▸ The input:

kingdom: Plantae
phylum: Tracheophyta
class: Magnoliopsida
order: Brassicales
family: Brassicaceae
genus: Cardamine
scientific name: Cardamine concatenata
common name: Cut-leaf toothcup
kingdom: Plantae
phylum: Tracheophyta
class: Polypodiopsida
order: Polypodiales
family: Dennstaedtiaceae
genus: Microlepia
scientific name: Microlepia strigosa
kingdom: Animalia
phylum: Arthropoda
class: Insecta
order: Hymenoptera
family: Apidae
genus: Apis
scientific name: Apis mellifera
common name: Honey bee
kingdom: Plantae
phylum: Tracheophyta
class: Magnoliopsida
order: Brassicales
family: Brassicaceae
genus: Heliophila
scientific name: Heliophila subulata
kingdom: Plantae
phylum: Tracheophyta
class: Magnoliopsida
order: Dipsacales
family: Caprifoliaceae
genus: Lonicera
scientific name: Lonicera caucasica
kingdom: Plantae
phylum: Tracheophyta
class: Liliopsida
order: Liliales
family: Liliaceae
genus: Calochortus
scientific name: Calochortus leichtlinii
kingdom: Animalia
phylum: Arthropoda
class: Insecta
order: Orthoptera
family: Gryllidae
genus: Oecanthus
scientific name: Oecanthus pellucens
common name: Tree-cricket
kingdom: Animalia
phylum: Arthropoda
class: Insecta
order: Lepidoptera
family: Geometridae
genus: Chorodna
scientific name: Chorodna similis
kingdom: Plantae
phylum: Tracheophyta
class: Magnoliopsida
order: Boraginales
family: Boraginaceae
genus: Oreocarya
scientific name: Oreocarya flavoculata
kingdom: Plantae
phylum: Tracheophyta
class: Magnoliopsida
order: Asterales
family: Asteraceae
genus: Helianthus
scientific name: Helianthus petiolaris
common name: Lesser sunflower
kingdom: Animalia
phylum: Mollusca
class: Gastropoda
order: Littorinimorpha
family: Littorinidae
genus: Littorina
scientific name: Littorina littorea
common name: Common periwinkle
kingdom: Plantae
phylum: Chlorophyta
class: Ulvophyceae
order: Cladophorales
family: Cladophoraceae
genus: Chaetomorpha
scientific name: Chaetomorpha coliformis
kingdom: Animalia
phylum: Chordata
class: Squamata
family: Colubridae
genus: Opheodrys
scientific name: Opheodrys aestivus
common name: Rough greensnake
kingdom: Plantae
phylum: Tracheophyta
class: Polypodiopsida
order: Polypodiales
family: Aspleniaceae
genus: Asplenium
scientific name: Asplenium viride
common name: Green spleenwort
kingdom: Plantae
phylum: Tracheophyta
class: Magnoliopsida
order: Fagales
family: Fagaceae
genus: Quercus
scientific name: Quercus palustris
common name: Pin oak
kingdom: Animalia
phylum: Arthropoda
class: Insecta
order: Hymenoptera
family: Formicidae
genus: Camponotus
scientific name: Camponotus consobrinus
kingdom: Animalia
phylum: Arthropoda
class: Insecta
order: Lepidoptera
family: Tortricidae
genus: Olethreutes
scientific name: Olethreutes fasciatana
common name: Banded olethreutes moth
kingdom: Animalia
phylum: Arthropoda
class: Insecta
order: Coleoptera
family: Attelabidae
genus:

▸ Stated exercise:
Copy out the records word for word, starting with their first line and going on through the line that contains "genus: Heliophila".

▸ Result for this exercise:
kingdom: Plantae
phylum: Tracheophyta
class: Magnoliopsida
order: Brassicales
family: Brassicaceae
genus: Cardamine
scientific name: Cardamine concatenata
common name: Cut-leaf toothcup
kingdom: Plantae
phylum: Tracheophyta
class: Polypodiopsida
order: Polypodiales
family: Dennstaedtiaceae
genus: Microlepia
scientific name: Microlepia strigosa
kingdom: Animalia
phylum: Arthropoda
class: Insecta
order: Hymenoptera
family: Apidae
genus: Apis
scientific name: Apis mellifera
common name: Honey bee
kingdom: Plantae
phylum: Tracheophyta
class: Magnoliopsida
order: Brassicales
family: Brassicaceae
genus: Heliophila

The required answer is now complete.